**Task prompt**:
Your reply should reproduce the data below without a single alteration, apart from dropping the images.
Exercise materials Start Marker
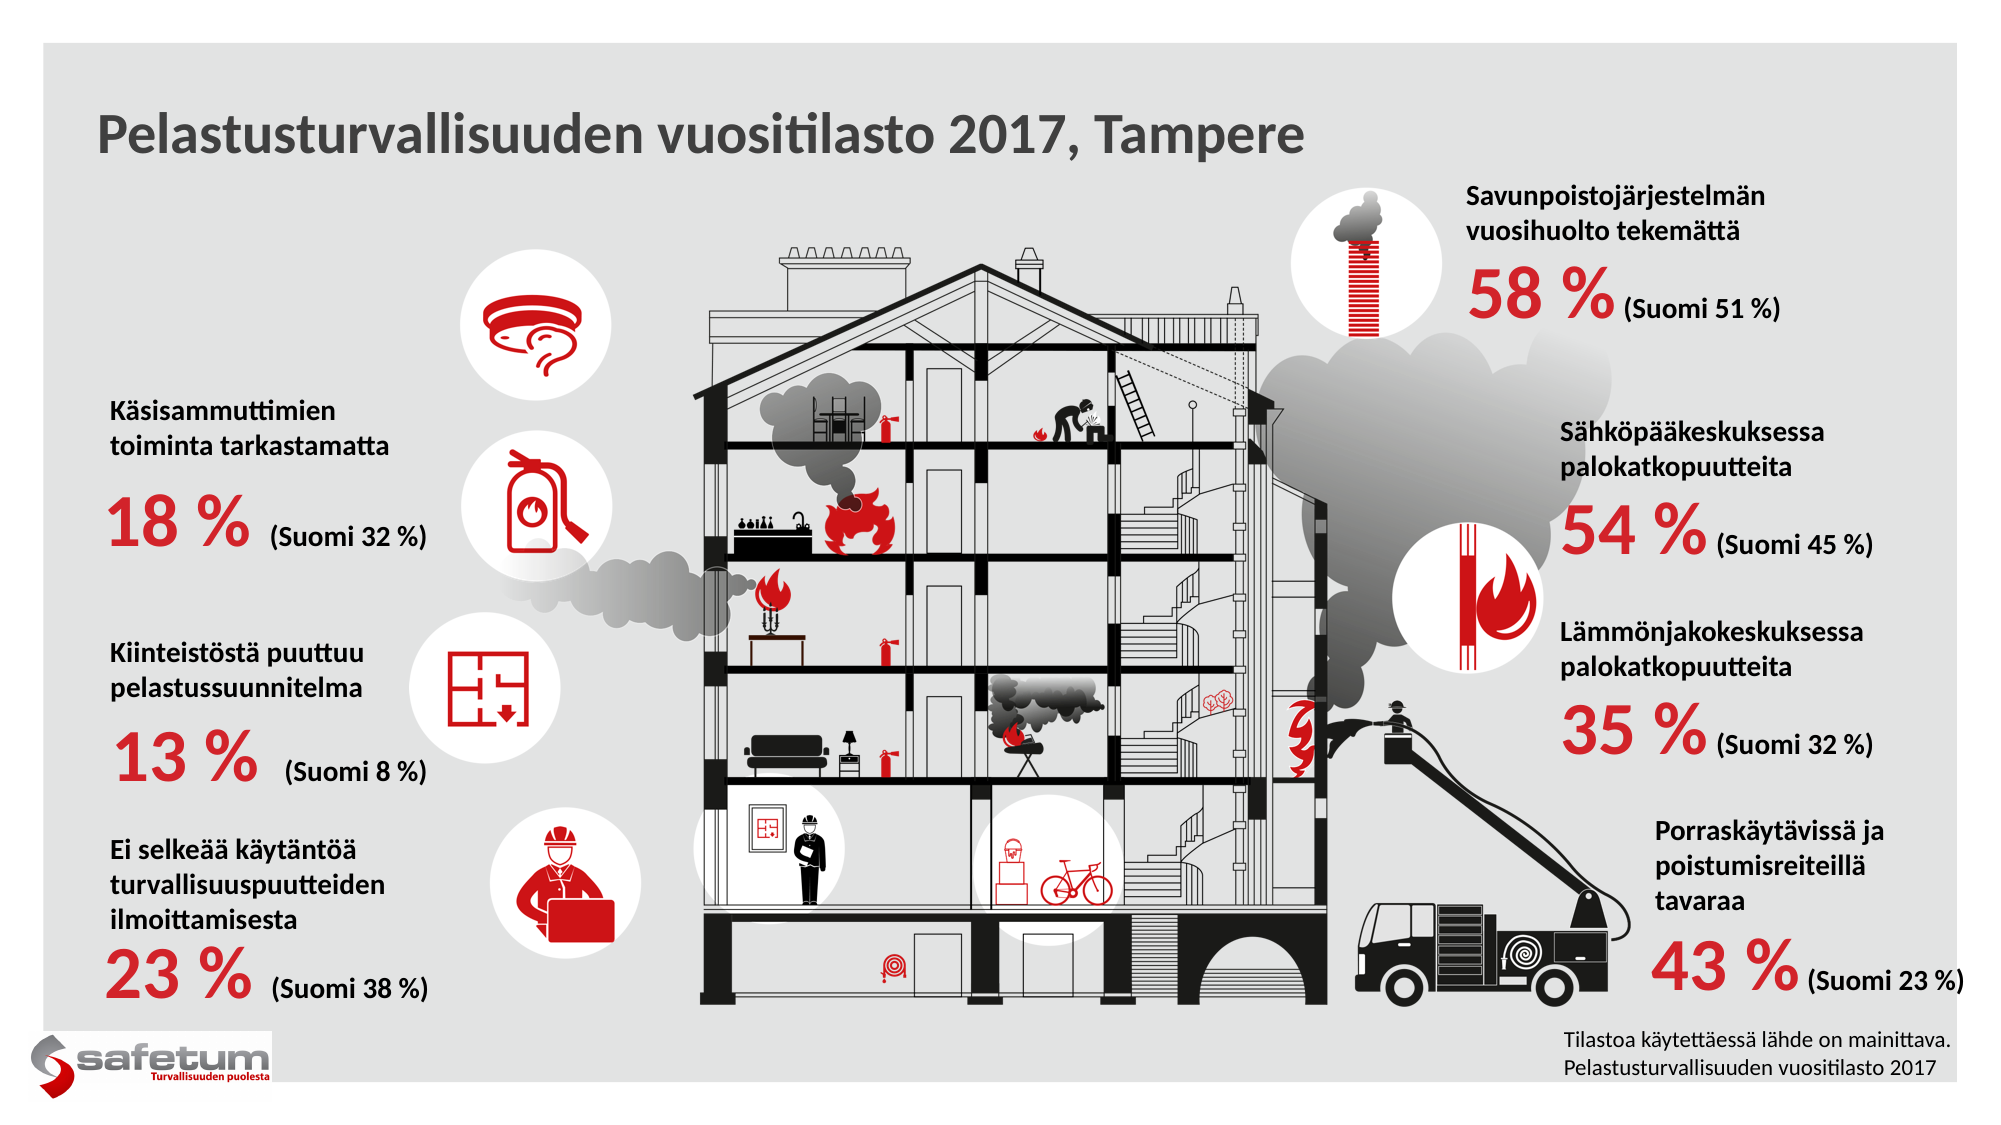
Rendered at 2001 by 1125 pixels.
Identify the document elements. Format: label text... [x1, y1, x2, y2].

text_box Porraskäytävissä ja poistumisreiteillä tavaraa [1661, 803, 1940, 924]
text_box 13 % (Suomi 8 %) [109, 711, 404, 822]
picture [409, 164, 1657, 1040]
text_box Tilastoa käytettäessä lähde on mainittava. Pelastusturvallisuuden vuositilasto 2017 [1549, 1017, 1987, 1115]
text_box 35 % (Suomi 32 %) [1661, 690, 1909, 772]
text_box 43 % (Suomi 23 %) [1661, 902, 2000, 1008]
text_box Käsisammuttimien toiminta tarkastamatta [95, 383, 404, 469]
text_box 18 % (Suomi 32 %) [101, 469, 404, 626]
text_box Pelastusturvallisuuden vuositilasto 2017, Tampere [95, 93, 1363, 165]
picture [28, 1031, 272, 1102]
text_box Savunpoistojärjestelmän vuosihuolto tekemättä [1661, 169, 1856, 254]
text_box Kiinteistöstä puuttuu pelastussuunnitelma [95, 626, 404, 711]
text_box 58 % (Suomi 51 %) [1661, 254, 1817, 336]
text_box Lämmönjakokeskuksessa palokatkopuutteita [1661, 605, 1950, 690]
text_box 23 % (Suomi 38 %) [102, 943, 404, 1014]
text_box Ei selkeää käytäntöä turvallisuuspuutteiden ilmoittamisesta [95, 822, 404, 943]
text_box 54 % (Suomi 45 %) [1661, 490, 1909, 572]
text_box Sähköpääkeskuksessa palokatkopuutteita [1661, 404, 1950, 490]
Exercise materials End Marker
**Output for this task**:
Rendered at 2001 by 1125 pixels.
Identify the document elements. Format: label text... [x1, y1, x2, y2].

text_box Porraskäytävissä ja poistumisreiteillä tavaraa [1661, 803, 1940, 924]
text_box 13 % (Suomi 8 %) [109, 711, 404, 822]
picture [409, 164, 1657, 1040]
text_box Tilastoa käytettäessä lähde on mainittava. Pelastusturvallisuuden vuositilasto 2017 [1549, 1017, 1987, 1115]
text_box 35 % (Suomi 32 %) [1661, 690, 1909, 772]
text_box 43 % (Suomi 23 %) [1661, 902, 2000, 1008]
text_box Käsisammuttimien toiminta tarkastamatta [95, 383, 404, 469]
text_box 18 % (Suomi 32 %) [101, 469, 404, 626]
text_box Pelastusturvallisuuden vuositilasto 2017, Tampere [95, 93, 1363, 165]
picture [28, 1031, 272, 1102]
text_box Savunpoistojärjestelmän vuosihuolto tekemättä [1661, 169, 1856, 254]
text_box Kiinteistöstä puuttuu pelastussuunnitelma [95, 626, 404, 711]
text_box 58 % (Suomi 51 %) [1661, 254, 1817, 336]
text_box Lämmönjakokeskuksessa palokatkopuutteita [1661, 605, 1950, 690]
text_box 23 % (Suomi 38 %) [102, 943, 404, 1014]
text_box Ei selkeää käytäntöä turvallisuuspuutteiden ilmoittamisesta [95, 822, 404, 943]
text_box 54 % (Suomi 45 %) [1661, 490, 1909, 572]
text_box Sähköpääkeskuksessa palokatkopuutteita [1661, 404, 1950, 490]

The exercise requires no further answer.